↓

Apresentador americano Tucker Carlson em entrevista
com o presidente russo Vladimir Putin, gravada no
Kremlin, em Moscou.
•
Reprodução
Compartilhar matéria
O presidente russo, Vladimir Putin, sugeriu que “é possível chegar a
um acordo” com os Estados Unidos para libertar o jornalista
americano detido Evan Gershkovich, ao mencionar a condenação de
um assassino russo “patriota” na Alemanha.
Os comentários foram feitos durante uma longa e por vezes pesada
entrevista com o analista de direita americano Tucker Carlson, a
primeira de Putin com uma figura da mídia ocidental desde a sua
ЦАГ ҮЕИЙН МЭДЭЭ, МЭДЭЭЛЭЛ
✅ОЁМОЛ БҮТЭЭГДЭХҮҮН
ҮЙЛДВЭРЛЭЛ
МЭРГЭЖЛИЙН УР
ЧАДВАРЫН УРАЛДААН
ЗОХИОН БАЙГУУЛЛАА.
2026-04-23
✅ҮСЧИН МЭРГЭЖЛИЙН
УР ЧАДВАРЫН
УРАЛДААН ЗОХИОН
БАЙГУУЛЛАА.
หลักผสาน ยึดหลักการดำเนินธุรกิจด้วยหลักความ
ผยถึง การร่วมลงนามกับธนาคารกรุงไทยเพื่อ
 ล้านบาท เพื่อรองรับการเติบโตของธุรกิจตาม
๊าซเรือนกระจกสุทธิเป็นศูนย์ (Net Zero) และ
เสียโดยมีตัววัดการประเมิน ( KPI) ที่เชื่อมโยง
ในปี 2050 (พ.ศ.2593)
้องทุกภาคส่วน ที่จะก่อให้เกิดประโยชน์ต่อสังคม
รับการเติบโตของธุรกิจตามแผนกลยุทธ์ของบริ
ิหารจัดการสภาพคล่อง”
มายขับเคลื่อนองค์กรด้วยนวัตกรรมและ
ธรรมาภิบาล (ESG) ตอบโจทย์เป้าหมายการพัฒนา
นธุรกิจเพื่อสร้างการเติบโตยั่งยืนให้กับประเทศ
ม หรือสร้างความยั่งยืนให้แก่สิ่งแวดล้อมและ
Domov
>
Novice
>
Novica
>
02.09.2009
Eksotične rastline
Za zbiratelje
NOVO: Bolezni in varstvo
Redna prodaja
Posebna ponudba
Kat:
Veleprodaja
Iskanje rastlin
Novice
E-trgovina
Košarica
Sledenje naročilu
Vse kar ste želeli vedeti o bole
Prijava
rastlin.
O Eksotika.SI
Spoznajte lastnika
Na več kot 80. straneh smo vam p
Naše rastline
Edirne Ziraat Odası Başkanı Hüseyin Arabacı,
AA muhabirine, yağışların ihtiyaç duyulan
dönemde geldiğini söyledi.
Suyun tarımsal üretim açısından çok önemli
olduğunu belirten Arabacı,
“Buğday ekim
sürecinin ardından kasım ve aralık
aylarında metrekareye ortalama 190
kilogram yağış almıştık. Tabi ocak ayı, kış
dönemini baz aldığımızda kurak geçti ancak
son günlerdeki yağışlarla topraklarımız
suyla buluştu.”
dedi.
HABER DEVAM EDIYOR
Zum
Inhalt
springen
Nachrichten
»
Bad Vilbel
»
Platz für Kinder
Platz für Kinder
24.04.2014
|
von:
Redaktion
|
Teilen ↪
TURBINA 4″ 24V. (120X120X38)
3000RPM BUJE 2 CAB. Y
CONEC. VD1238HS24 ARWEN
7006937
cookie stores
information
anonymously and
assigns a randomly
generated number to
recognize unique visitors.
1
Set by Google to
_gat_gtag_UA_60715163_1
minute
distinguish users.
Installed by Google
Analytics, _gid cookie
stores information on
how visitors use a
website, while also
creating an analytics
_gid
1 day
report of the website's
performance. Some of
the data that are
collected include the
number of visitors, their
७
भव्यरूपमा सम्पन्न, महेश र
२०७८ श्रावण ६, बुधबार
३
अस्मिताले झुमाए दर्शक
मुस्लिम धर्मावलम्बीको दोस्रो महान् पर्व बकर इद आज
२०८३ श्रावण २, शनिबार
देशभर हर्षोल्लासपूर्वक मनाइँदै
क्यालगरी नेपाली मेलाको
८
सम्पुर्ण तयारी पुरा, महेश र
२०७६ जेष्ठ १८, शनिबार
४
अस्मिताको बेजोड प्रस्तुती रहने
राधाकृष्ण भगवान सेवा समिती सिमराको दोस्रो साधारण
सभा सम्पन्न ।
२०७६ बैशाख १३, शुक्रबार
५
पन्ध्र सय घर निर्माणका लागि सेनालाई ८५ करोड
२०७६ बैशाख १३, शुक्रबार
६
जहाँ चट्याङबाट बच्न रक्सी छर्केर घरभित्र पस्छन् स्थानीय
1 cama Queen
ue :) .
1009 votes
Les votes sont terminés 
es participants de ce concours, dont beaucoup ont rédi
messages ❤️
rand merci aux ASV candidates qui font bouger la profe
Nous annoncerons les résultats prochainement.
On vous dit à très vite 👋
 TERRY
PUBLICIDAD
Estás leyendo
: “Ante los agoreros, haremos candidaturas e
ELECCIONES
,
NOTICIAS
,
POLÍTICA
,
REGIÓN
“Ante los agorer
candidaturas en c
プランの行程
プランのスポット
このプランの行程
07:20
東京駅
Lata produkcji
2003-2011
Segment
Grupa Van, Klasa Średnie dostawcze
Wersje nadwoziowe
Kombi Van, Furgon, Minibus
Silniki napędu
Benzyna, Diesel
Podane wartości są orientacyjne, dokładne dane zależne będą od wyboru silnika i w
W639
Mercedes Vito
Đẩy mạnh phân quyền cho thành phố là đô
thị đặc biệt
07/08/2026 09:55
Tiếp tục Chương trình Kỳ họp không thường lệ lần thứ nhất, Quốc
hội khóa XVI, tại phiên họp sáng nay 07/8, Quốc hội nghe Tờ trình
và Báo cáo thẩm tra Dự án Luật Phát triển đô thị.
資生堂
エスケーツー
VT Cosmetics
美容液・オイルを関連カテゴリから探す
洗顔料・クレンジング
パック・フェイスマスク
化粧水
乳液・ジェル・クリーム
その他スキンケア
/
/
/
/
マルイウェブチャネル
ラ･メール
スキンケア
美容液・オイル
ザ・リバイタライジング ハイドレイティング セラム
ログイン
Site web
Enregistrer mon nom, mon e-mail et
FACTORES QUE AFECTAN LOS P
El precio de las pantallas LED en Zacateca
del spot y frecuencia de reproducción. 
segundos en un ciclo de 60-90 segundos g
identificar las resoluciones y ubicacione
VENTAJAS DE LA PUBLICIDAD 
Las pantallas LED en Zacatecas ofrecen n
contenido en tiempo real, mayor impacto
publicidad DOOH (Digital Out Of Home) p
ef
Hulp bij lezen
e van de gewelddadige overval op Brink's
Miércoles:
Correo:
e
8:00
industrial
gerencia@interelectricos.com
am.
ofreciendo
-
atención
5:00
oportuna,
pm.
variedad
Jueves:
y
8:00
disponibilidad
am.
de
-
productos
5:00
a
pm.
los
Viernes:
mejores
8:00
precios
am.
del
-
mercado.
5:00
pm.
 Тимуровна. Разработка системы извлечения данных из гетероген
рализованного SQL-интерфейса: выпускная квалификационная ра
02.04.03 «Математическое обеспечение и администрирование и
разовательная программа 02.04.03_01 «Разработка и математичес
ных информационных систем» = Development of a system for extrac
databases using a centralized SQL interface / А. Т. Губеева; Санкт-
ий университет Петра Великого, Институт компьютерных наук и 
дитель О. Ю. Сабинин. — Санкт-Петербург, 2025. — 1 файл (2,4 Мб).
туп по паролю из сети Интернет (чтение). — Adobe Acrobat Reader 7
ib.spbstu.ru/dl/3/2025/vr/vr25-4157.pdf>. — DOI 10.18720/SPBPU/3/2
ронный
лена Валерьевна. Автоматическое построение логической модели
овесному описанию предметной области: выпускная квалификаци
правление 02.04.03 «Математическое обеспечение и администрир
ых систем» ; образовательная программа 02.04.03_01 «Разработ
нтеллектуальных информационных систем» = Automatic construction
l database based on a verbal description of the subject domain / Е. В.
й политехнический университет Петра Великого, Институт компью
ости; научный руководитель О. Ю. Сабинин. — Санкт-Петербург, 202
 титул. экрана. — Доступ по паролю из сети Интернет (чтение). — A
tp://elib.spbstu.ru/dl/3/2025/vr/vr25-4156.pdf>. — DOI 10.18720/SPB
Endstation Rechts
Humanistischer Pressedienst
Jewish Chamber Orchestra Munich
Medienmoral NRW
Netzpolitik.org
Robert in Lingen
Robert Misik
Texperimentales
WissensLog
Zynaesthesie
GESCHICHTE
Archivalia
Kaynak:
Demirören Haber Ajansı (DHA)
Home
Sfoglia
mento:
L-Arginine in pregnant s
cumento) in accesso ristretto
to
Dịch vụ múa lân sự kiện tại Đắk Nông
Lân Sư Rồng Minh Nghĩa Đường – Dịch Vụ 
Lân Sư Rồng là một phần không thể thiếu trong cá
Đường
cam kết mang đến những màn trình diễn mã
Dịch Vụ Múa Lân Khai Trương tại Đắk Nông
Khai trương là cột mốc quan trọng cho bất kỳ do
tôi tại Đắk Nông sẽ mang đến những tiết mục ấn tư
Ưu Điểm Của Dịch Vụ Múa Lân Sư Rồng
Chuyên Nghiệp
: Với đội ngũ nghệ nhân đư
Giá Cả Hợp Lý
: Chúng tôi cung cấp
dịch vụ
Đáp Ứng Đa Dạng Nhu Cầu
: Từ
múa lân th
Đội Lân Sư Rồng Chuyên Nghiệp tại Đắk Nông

↑

Reproduce verbatim the lines starting at the beginning of the entries and ending at the line that contains "O presidente russo, Vladimir", including both.

Completed task
Apresentador americano Tucker Carlson em entrevista
com o presidente russo Vladimir Putin, gravada no
Kremlin, em Moscou.
•
Reprodução
Compartilhar matéria
O presidente russo, Vladimir Putin, sugeriu que “é possível chegar a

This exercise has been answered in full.